At The American Prospect, Kat Aaron has put together a useful if depressing summary of actual or impending cutbacks (most initiated by the states, some by Congress) in key services for the unemployed and others suffering from economic trauma. These include unemployment insurance, job retraining services, and family income supports. In some cases, federal funds added by the 2009 stimulus package are running out. In others, the safety net is being deliberately shredded.

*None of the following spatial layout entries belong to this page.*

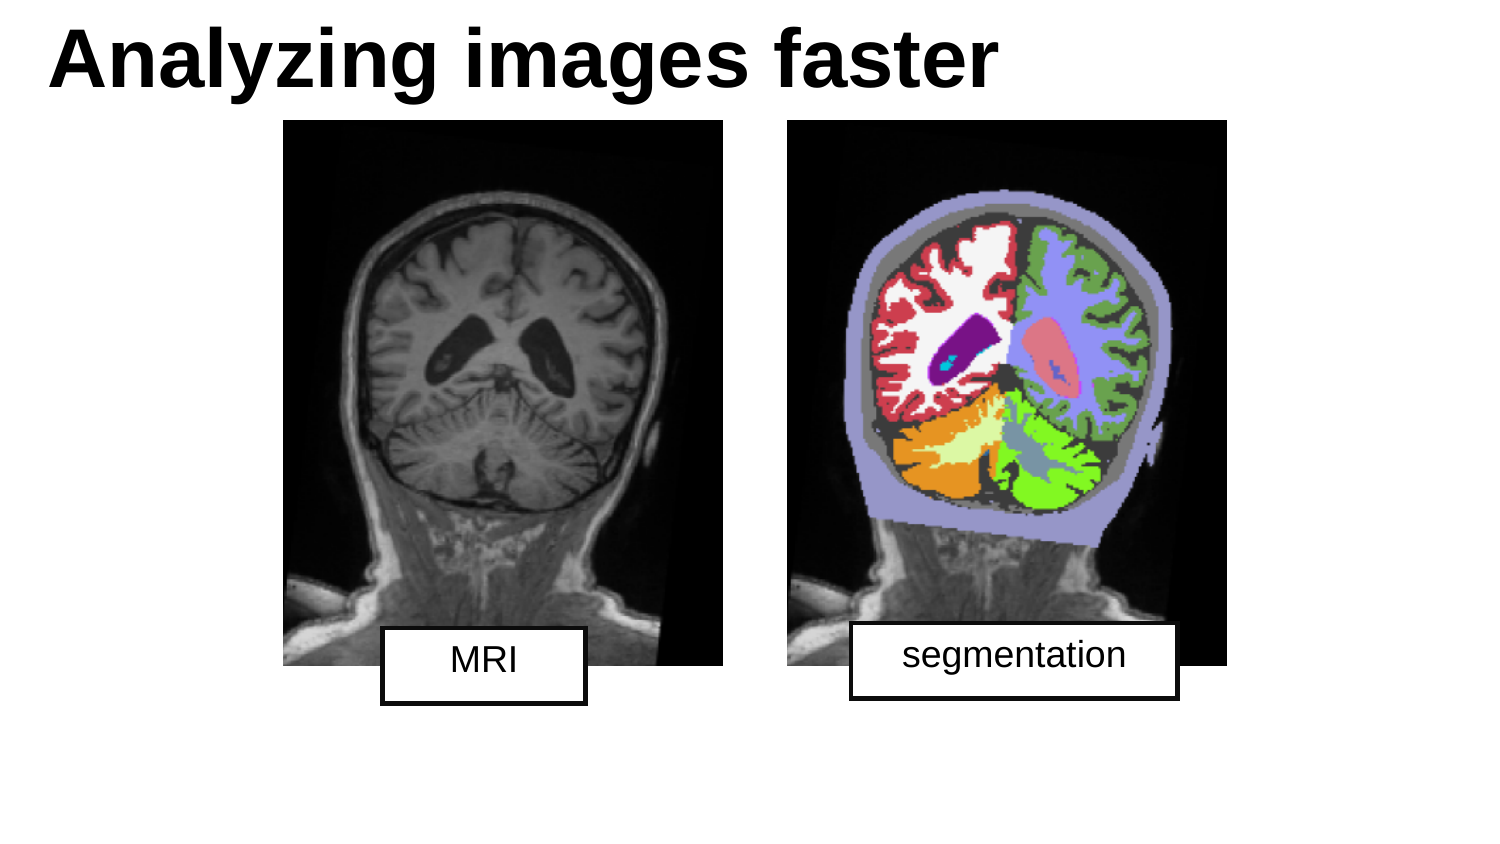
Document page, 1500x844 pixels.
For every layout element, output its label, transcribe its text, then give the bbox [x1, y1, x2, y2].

picture [787, 120, 1227, 666]
text_box segmentation [850, 622, 1178, 699]
picture [283, 120, 723, 666]
text_box MRI [382, 628, 586, 704]
list Analyzing images faster [47, 4, 1442, 169]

A recent report from the Center for Budget and Policy Priorities notes that the most important family income support program, TANF (the “reformed” welfare block grant first established in 1996) is becoming an object of deep cuts in many states, precisely at the time it is most needed:
States are implementing some of the harshest cuts in recent history for many of the nation’s most vulnerable families with children who are receiving assistance through the federal Temporary Assistance for Needy Families (TANF) block grant. The cuts will affect 700,000 low-income families that include 1.3 million children; these families represent over one-third of all low-income families receiving TANF nationwide.A number of states are cutting cash assistance deeply or ending it entirely for many families that already live far below the poverty line, including many families with physical or mental health issues or other challenges. Numerous states also are cutting child care and other work-related assistance that will make it harder for many poor parents who are fortunate enough to have jobs to retain them.

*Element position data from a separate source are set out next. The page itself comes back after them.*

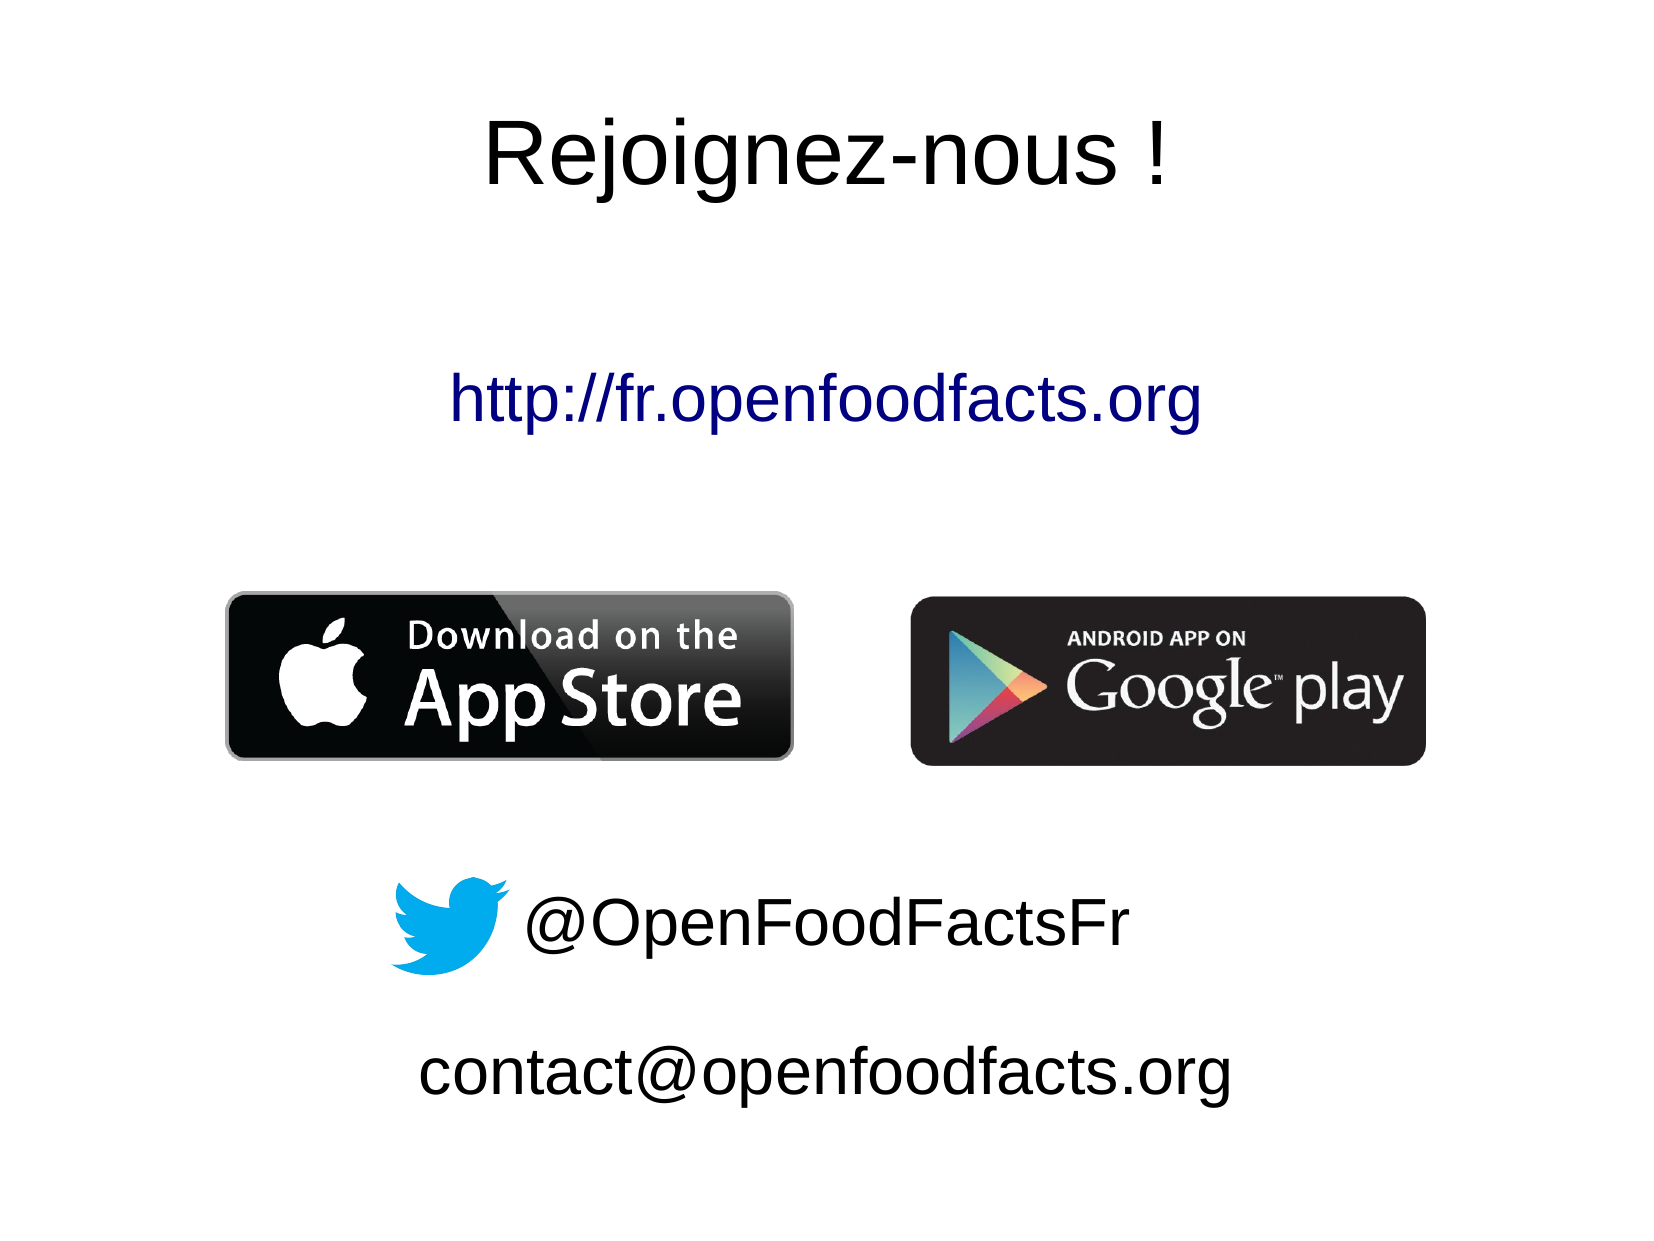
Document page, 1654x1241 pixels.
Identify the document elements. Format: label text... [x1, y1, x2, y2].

picture [910, 596, 1426, 766]
title Rejoignez-nous ! [82, 49, 1571, 257]
picture [390, 877, 469, 976]
subtitle http://fr.openfoodfacts.org @OpenFoodFactsFr contact@openfoodfacts.org [82, 345, 1571, 1201]
picture [435, 877, 510, 976]
picture [225, 591, 794, 761]
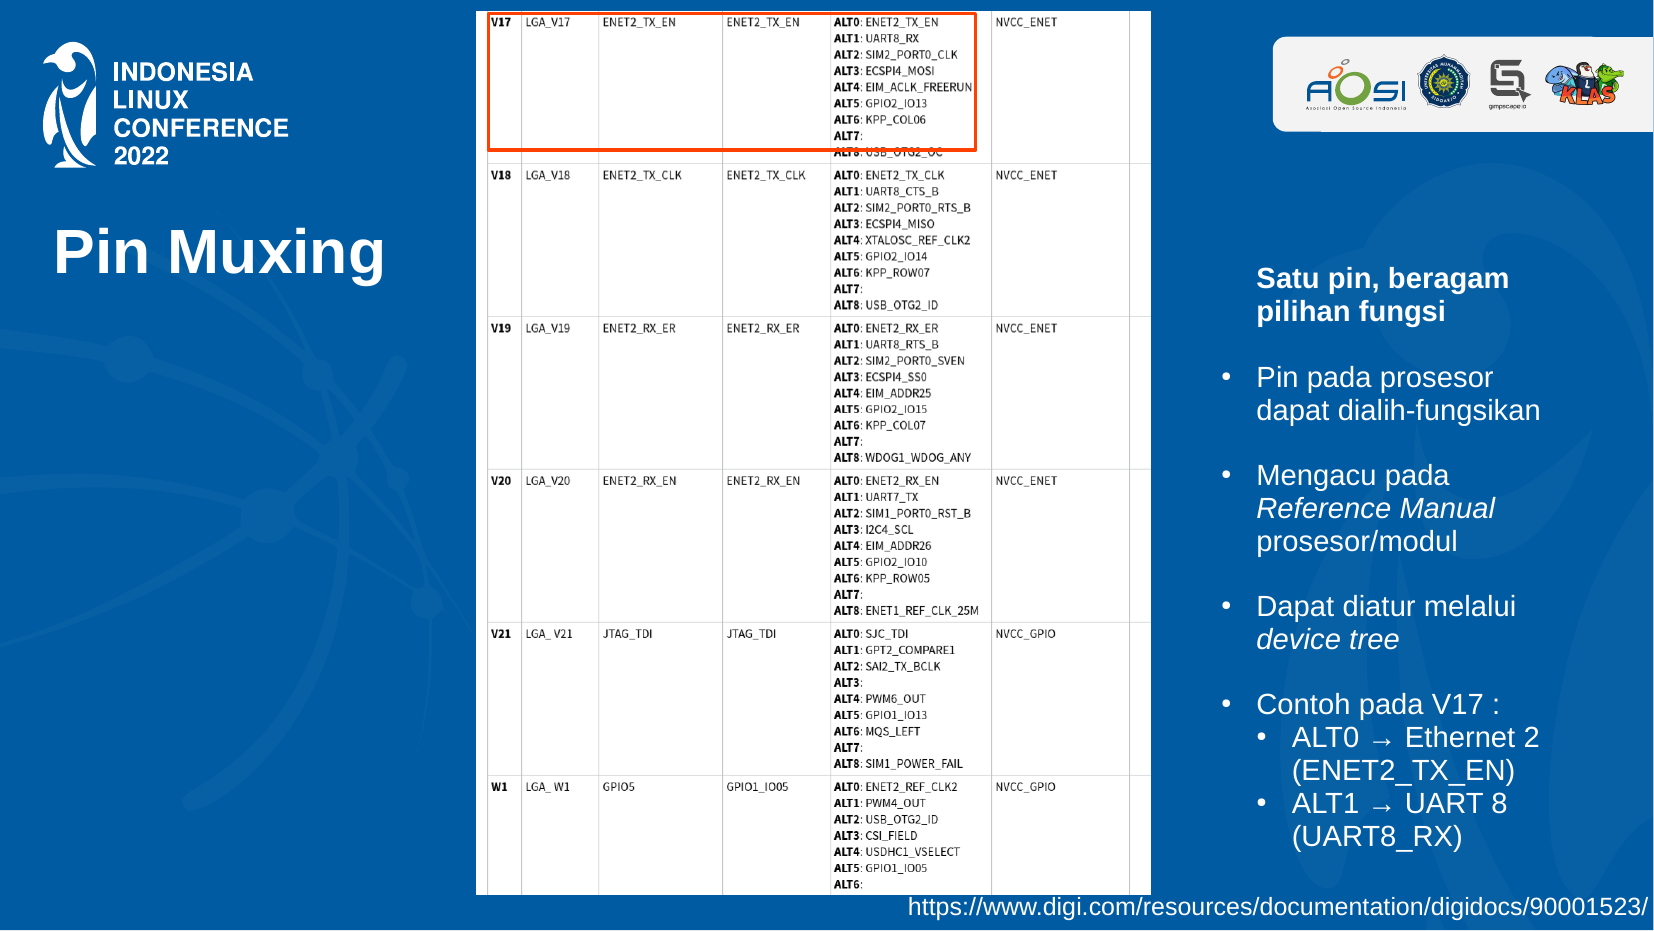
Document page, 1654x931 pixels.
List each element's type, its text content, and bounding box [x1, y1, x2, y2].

picture [1417, 54, 1471, 108]
title https://www.digi.com/resources/documentation/digidocs/90001523/ [525, 892, 1651, 931]
picture [476, 11, 1151, 895]
text_box Satu pin, beragam pilihan fungsi Pin pada prosesor dapat dialih-fungsikan Mengacu pada Reference Manual prosesor/modul Dapat diatur melalui device tree Contoh pada V17 : ALT0 → Ethernet 2 (ENET2_TX_EN) ALT1 → UART 8 (UART8_RX) [1220, 262, 1576, 853]
picture [1545, 62, 1624, 105]
title Pin Muxing [53, 217, 451, 751]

This is perverse precisely because such programs were once widely understood as “counter-cyclical”–designed to temporarily expand in tough economic times. Not any more, says CPBB:
To be effective, a safety net must be able to expand when the need for assistance rises and to contract when need declines. The TANF block grant is failing this test, for several reasons: Congress has level-funded TANF since its creation, with no adjustment for inflation or other factors over the past 15 years; federal funding no longer increases when the economy weakens and poverty climbs; and states — facing serious budget shortfalls — have shifted TANF funds to other purposes and have cut the TANF matching funds they provide.
This retrenchment, mind you, is what’s already happening, and does not reflect the future blood-letting implied by congressional Republican demands for major new cuts in federal-state safety net programs–most famously Medicaid, which virtually all GOPers want to convert into a block grant in which services are no longer assured.
If, as appears increasingly likely, the sluggish economy stays sluggish for longer than originally expected, and both the federal government and states continue to pursue Hoover-like policies of attacking budget deficits with spending cuts as their top priority, it’s going to get even uglier down at the level of real-life people trying to survive. If you are unlucky enough to live in one of those states where governors and legislators are proudly hell-bent on making inadequate safety-net services even more inadequate or abolishing them altogether, it’s a grim road ahead.